If an IOC flags an attack underway, organizations should continuously monitor for other IOCs, track risky changes to on-prem AD and Entra ID, and automatically roll back specific changes that could signal an attack. Among the actions to monitor for:

  • Unauthorized access attempts
  • Changes to permissions
  • Abnormal network activity, such as unexplained additions to the Domain Admins group

Continuous monitoring of the AD environment is critical, enabling an organization to promptly address potential security issues as they occur and helping to ensure the ongoing security of the environment.

After an Attack

In the wake of an attack, post-breach forensics are essential to understand the attack’s behaviors and the weaknesses exploited as part of the attack. This step can also help organizations find and fix vulnerabilities, thus preventing them from being exploited in future attacks.

By conducting a thorough post-attack analysis, organizations can answer questions that will help them understand how the attack occurred and where they might need extra protection:

  • How did the threat actors get in?
  • How did they compromise AD?
  • How did they acquire domain credentials?
  • Could they use additional exposures to regain access?
  • Were there any back doors that needed to be closed?

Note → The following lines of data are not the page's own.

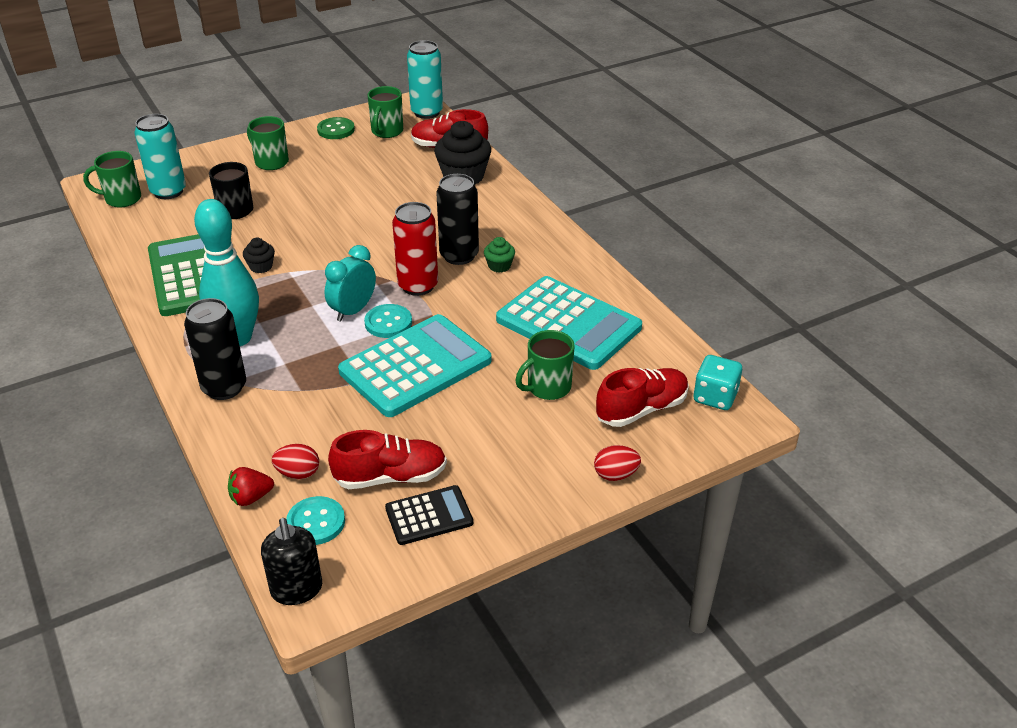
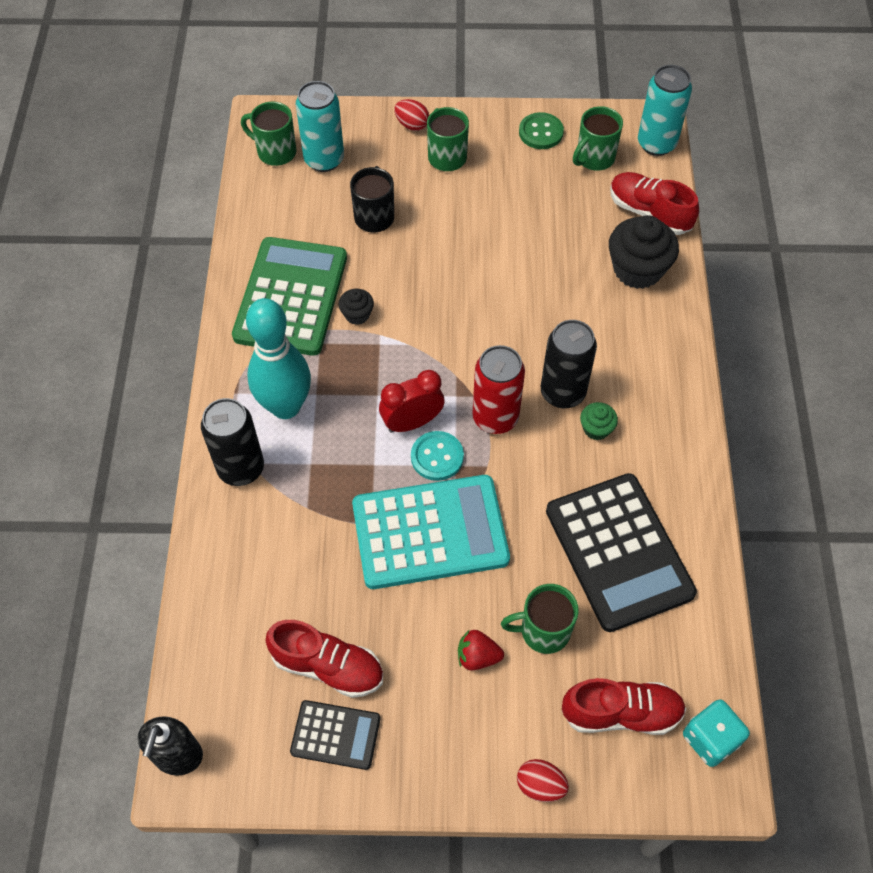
camera: 30 degrees right, 20 degrees up
red strawberry [228,467,274,506] -> red strawberry moved to [458,630,504,671]
red egg [272,444,319,479] -> red egg moved to [394,99,429,131]
turquoise button [286,496,345,545] -> none
turquoise clock [325,245,376,322] -> red clock [379,370,444,433]
turquoise calculator [496,276,642,370] -> black calculator [546,473,697,632]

 The insider threat is real and on the rise. The best security strategy is to address threats across the entire attack lifecycle— before, during, and after an attack. Because most advanced attacks use identity-based techniques, it’s essential to continuously and proactively monitor AD to uncover threats and misconfigurations within the IT environment. Doing so will help you prevent insider threats— and enable you to quickly detect and respond should an attack happen.